Я должна сама найти ответ на этот вопрос здесь, в Нюрнберге, буду искать его повсюду — и среди молчащих, гонимых метелью людей, и в зале заседаний Трибунала. Может, кто-нибудь из обвиняемых — сановников третьего рейха — произнесет слова, которые объяснят, почему они с таким упорством создавали вокруг себя могильный климат, дышали смрадом разлагающихся тел, запахом человеческой крови, почему так охотно топтали ногами кости убитых и кости еще живых.
Ответь, Нюрнберг. Открой нам правду, на которой дано будет строить будущее Европы, или по совету Себастьяна Вежбицы надо бежать в далекие края?..

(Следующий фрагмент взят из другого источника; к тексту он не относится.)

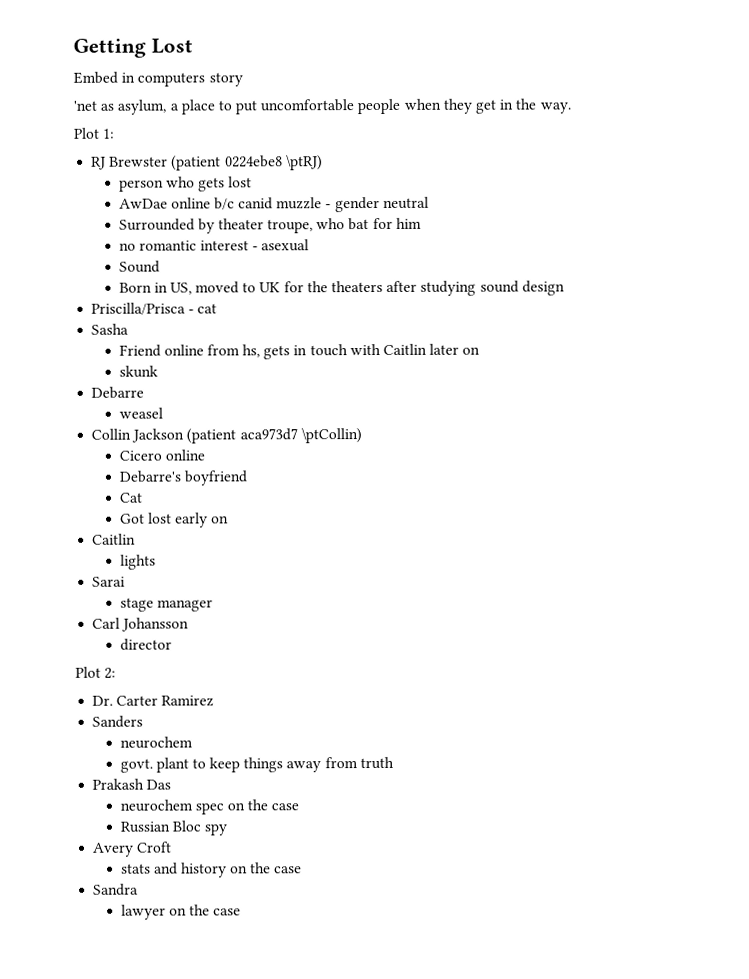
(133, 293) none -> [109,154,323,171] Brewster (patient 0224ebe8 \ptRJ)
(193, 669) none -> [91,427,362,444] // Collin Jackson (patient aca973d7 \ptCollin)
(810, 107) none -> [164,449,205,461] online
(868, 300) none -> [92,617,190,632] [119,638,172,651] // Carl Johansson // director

Американский солдат, стоящий на посту у «Гранд-отеля», не обратил на меня ни малейшего внимания час назад, когда я выходила из гостиницы, теперь же, радуясь, что он не зря стоит, раскинул руки, категорически не пуская меня обратно. Его румяные щеки прямо сияют от счастливого ожидания; она там роется в сумочке, пусть себе роется на здоровье, бравый вояка тем временем напрягает мышцы — крепкий, хорошо сложенный парень, никто не войдет внутрь против его воли. Война хоть и окончилась, но здесь, пока идет военный суд, действуют фронтовые порядки.

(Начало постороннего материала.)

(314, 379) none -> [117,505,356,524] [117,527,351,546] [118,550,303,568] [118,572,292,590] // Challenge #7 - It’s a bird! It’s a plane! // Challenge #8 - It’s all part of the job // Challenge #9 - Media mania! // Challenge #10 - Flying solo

Наконец я нашла зеленоватую картонку, дающую право на вход в гостиницу. Руки часового возвращаются на пояс, на губах появляется улыбка, подбородок снова начинает ритмично двигаться: жвачка помогает часовому скоротать время. Я с трудом понимаю искаженное жеванием слово:
— О’кэй!
У портье возле моего ключа приколота записка: «Прокурор Буковяк ждет. Позвоните по номеру 511».
Ноги подо мной подкашиваются, по всем кровеносным сосудам, по всем нервам расползается страх, бесчисленное число раз пережитый во время оккупации, страх приговоренного, не отпускавший с первого дня войны и до момента освобождения. Все уже позади, но вопреки рассудку ощущение ужаса крепко засело в нервных тканях, это психическая опухоль, возникшая у тех, кто на себе испытал, что значит отмена во время оккупации всех прежде существующих законов.
Такой хриплый деревянный голос мог бы скорее раздаться из плохо настроенного приемника или со стертой пластинки:
— Алло! Это комната пятьсот одиннадцать? Я получила вашу записку…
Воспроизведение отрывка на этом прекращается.